時の人
<インタビュー・時の人>NTTぷらら 社長 板東浩二
2011/06/02 18:44
週刊BCN 2011年05月30日vol.1384掲載
ショッピングビジネスを本格スタート
将来はコアの一つとして確立する
Q. 「ひかりTV」開始後、着実に会員数を伸ばしている。いろいろな映像配信サービスがあるなかで、「ひかりTV」の強みは何か。A. 「ひかりTV」は、NTTの光インフラを活用した新しいサービスの一つとして、3年前にスタートした。映像配信サービスのなかでは後発だが、参入当初からハイビジョンを想定したプラットフォームでスタートしているので、多チャンネルのハイビジョン化率にも優位性がある。現在提供している全94チャンネルのうち、70%以上がハイビジョンだ。また、映像配信サービスの本命とみているVOD(ビデオオンデマンド)サービスにも自信がある。月額2500円(税込2625円)で、現在、対象コンテンツ7000本が見放題のプランを設けている。とくに連続ドラマや長編のアニメなどは、1本ずつ支払うペーパービューを利用するよりも使い勝手がいい。VODの利用状況は、この半年ほど、ものすごい勢いで上昇している。またVODのマーケットも急激に確立しつつある実感がある。このほか、4~5年をかけて開発に取り組んだメニューの切り替えの高速化や、検索画面の操作性にも自信がある。
Q. 4月から、ジャパネットたかたとともに、ショッピングサービスを開始した。この狙いは?
A. 昨年からトライアルでスタートしたショッピングビジネスを、今年度から本格的に展開する。ジャパネットたかたと提携して開始した「ジャパネット楽々リモコンショッピング」は、その一つ。リモコン操作で、番組で紹介している商品の選択や注文ができる。引き続き、他社との連携を推進するとともに、当社が商品を仕入れて販売している「ひかりTVショッピング」の商品ラインアップの拡充にも力を入れていく。PC向けのEコマース市場が拡大したが、テレビのもつ情報伝達性を生かして、映像で商品を説明しながら販売するビジネスに将来性があるとみている。ショッピングビジネスは、今後、「ひかりTV」のサービスの一つという位置づけではなく、ISP(インターネット接続サービス)事業、IP電話事業、映像配信サービス「ひかりTV」と並ぶコア事業として確立していくつもりだ。

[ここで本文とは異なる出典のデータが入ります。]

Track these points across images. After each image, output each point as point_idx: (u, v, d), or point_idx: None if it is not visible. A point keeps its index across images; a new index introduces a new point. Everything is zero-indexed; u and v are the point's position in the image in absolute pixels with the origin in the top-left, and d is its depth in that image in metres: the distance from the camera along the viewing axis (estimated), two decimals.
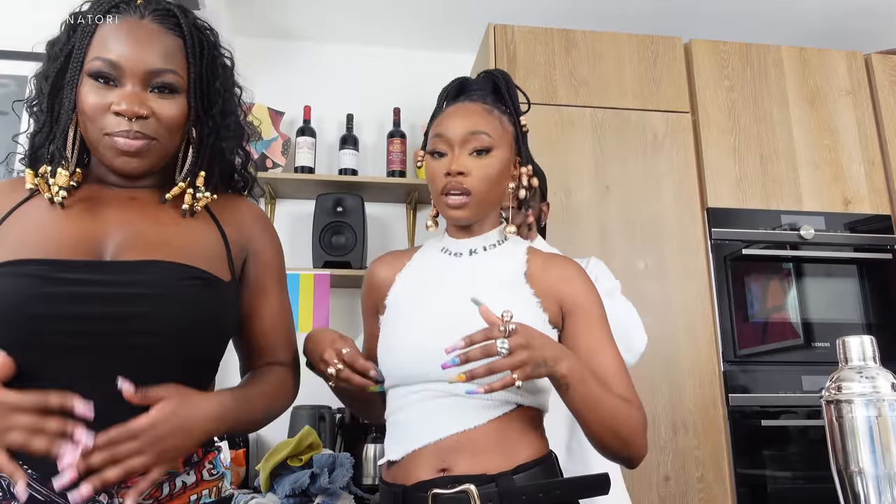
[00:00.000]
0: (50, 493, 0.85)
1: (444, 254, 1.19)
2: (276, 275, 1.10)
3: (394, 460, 1.08)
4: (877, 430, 0.79)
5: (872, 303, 2.27)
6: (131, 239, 0.94)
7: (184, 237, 0.98)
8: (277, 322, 1.08)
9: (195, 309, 0.92)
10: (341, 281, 2.44)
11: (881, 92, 2.46)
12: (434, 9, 2.65)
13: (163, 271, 0.91)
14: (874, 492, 0.78)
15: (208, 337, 0.96)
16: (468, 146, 1.12)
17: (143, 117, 0.92)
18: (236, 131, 1.06)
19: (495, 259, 1.16)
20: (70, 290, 0.87)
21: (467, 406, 1.03)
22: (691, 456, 2.07)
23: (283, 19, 2.71)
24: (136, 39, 0.94)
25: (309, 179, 2.52)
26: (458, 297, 1.09)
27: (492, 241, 1.17)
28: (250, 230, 1.07)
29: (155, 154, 0.96)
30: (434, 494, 0.99)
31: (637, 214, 2.24)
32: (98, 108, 0.92)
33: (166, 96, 0.95)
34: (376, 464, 2.13)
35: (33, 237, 0.91)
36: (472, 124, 1.12)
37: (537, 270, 1.14)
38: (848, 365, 0.84)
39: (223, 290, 0.97)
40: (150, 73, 0.94)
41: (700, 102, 2.36)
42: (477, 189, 1.11)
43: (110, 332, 0.87)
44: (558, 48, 2.34)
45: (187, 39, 0.98)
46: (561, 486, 1.03)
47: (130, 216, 0.97)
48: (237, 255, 1.04)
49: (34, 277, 0.87)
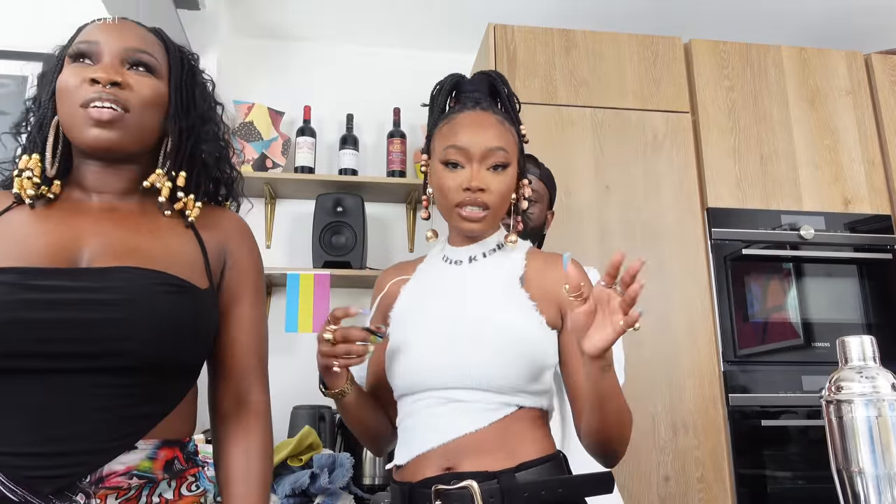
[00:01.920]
0: (25, 494, 0.84)
1: (444, 262, 1.20)
2: (251, 284, 1.08)
3: (401, 464, 1.11)
4: (877, 430, 0.79)
5: (872, 303, 2.27)
6: (106, 247, 0.94)
7: (160, 245, 0.97)
8: (247, 331, 1.05)
9: (168, 315, 0.91)
10: (341, 281, 2.44)
11: (881, 92, 2.46)
12: (434, 9, 2.65)
13: (135, 277, 0.91)
14: (874, 492, 0.78)
15: (183, 343, 0.94)
16: (487, 161, 1.12)
17: (118, 84, 0.94)
18: (216, 141, 1.08)
19: (493, 265, 1.17)
20: (42, 296, 0.87)
21: (468, 411, 1.06)
22: (691, 456, 2.07)
23: (283, 19, 2.71)
24: (117, 28, 0.99)
25: (309, 179, 2.52)
26: (455, 305, 1.12)
27: (491, 247, 1.18)
28: (228, 238, 1.07)
29: (127, 129, 0.95)
30: (438, 489, 1.02)
31: (637, 214, 2.24)
32: (74, 82, 0.94)
33: (143, 74, 0.98)
34: (376, 464, 2.14)
35: (11, 247, 0.92)
36: (491, 139, 1.12)
37: (535, 273, 1.15)
38: (848, 365, 0.84)
39: (199, 297, 0.96)
40: (128, 50, 0.97)
41: (700, 102, 2.36)
42: (494, 204, 1.12)
43: (82, 337, 0.87)
44: (558, 48, 2.34)
45: (168, 44, 1.03)
46: (564, 483, 1.04)
47: (108, 225, 0.97)
48: (215, 262, 1.03)
49: (7, 285, 0.87)
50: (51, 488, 0.84)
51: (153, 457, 0.91)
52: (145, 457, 0.91)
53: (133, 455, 0.89)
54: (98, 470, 0.87)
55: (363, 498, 1.99)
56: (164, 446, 0.93)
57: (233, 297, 1.05)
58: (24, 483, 0.84)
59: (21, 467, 0.84)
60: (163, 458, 0.93)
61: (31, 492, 0.84)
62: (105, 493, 0.87)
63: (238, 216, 1.13)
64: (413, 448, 1.08)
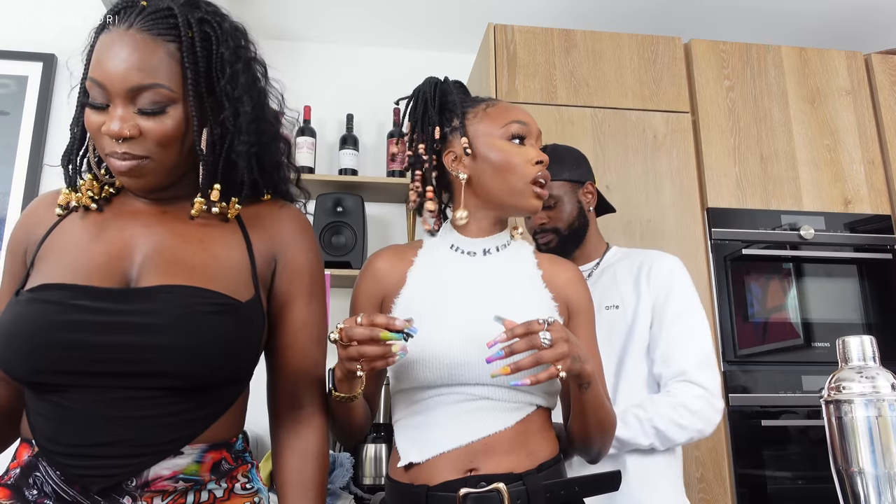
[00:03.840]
0: (77, 495, 0.87)
1: (455, 252, 1.17)
2: (306, 285, 1.04)
3: (416, 462, 1.06)
4: (877, 430, 0.79)
5: (872, 303, 2.27)
6: (154, 259, 0.94)
7: (206, 255, 0.96)
8: (300, 335, 1.03)
9: (213, 336, 0.90)
10: (341, 281, 2.44)
11: (881, 92, 2.45)
12: (434, 9, 2.65)
13: (180, 298, 0.90)
14: (874, 492, 0.78)
15: (226, 361, 0.92)
16: (539, 142, 1.19)
17: (131, 137, 0.90)
18: (257, 133, 0.99)
19: (508, 260, 1.17)
20: (90, 318, 0.87)
21: (495, 410, 1.05)
22: (691, 456, 2.06)
23: (282, 20, 2.71)
24: (119, 55, 0.90)
25: (309, 179, 2.51)
26: (481, 298, 1.10)
27: (503, 241, 1.18)
28: (279, 238, 1.03)
29: (153, 172, 0.94)
30: (465, 493, 0.99)
31: (637, 214, 2.24)
32: (94, 129, 0.93)
33: (155, 114, 0.91)
34: (376, 464, 2.13)
35: (65, 259, 0.93)
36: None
37: (549, 273, 1.17)
38: (848, 365, 0.84)
39: (242, 312, 0.94)
40: (133, 91, 0.90)
41: (700, 102, 2.36)
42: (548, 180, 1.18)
43: (126, 359, 0.87)
44: (558, 48, 2.34)
45: (183, 41, 0.92)
46: (578, 483, 1.06)
47: (158, 231, 0.97)
48: (263, 267, 1.01)
49: (57, 304, 0.88)
50: (98, 487, 0.86)
51: (200, 460, 0.92)
52: (192, 461, 0.91)
53: (180, 459, 0.90)
54: (144, 474, 0.88)
55: (363, 498, 1.99)
56: (211, 450, 0.93)
57: (284, 300, 1.03)
58: (75, 481, 0.86)
59: (70, 466, 0.86)
60: (209, 460, 0.93)
61: (82, 490, 0.86)
62: (151, 496, 0.88)
63: (296, 211, 1.09)
64: (430, 447, 1.05)
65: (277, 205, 1.07)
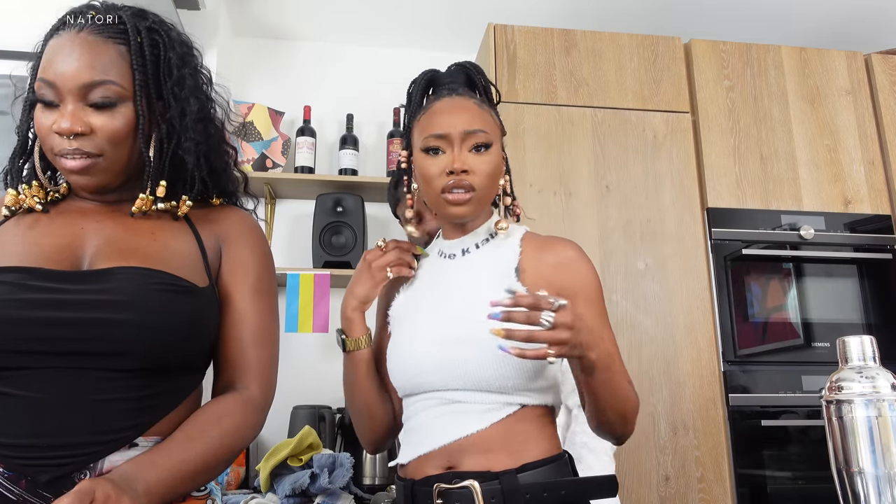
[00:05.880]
0: (23, 493, 0.85)
1: (439, 257, 1.19)
2: (250, 281, 1.04)
3: (403, 463, 1.11)
4: (877, 430, 0.79)
5: (872, 303, 2.27)
6: (107, 248, 0.95)
7: (159, 244, 0.98)
8: (240, 327, 1.01)
9: (169, 314, 0.91)
10: (341, 281, 2.44)
11: (881, 92, 2.45)
12: (434, 9, 2.65)
13: (136, 277, 0.91)
14: (874, 492, 0.78)
15: (183, 342, 0.93)
16: (468, 143, 1.09)
17: (82, 134, 0.92)
18: (204, 133, 1.02)
19: (487, 256, 1.14)
20: (45, 296, 0.88)
21: (468, 412, 1.05)
22: (691, 456, 2.06)
23: (282, 19, 2.71)
24: (70, 55, 0.93)
25: (309, 179, 2.52)
26: (447, 303, 1.11)
27: (482, 237, 1.16)
28: (226, 232, 1.05)
29: (104, 170, 0.96)
30: (439, 488, 1.01)
31: (637, 214, 2.24)
32: (44, 130, 0.94)
33: (106, 110, 0.93)
34: (376, 464, 2.14)
35: (15, 248, 0.93)
36: (469, 121, 1.10)
37: (531, 260, 1.12)
38: (848, 365, 0.84)
39: (198, 295, 0.96)
40: (85, 88, 0.92)
41: (700, 102, 2.36)
42: (480, 186, 1.09)
43: (83, 336, 0.87)
44: (558, 48, 2.34)
45: (132, 44, 0.95)
46: (567, 486, 1.03)
47: (109, 225, 0.98)
48: (213, 258, 1.03)
49: (10, 284, 0.88)
50: (46, 477, 0.85)
51: None
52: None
53: (133, 452, 0.89)
54: (97, 465, 0.87)
55: (363, 498, 1.99)
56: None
57: (227, 292, 1.03)
58: (20, 471, 0.84)
59: (16, 458, 0.85)
60: None
61: (28, 487, 0.84)
62: None
63: (243, 213, 1.11)
64: (415, 448, 1.08)
65: (227, 208, 1.10)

Q. スマートフォンやタブレットの人気が高まっている。これらの端末で「ひかりTV」を利用したいというニーズもあるのではないか。
A. 外出先で映像が見たいというニーズに対応し、近々、3GやWi-Fiなどの通信を使って、スマートフォンやタブレット端末でもVODが視聴できるようにする。テレビで見ていたVODの続きが他のデバイスで見られるようにしていきたい。また、将来はこれらの端末でもショッピングができるようにしたい。
板東浩二氏が社長に就任したのは、NTTぷらら設立から3年後。当時のNTTぷららは、キャッシュはそこそこあったものの、毎月多額の赤字を垂れ流していた。半年で立て直さなければ、会社を清算しなければならないという状況まで追い込まれていた。就任直後は「眠れない日が続いた」という。まずは問題点を洗い出し、コストカットに着手。そして、最終的には黒字転換を果たした。社長に就くまでは「平凡なサラリーマンだった」という氏にとって、赤字経営からの脱却は、まさしくターニングポイントとなった。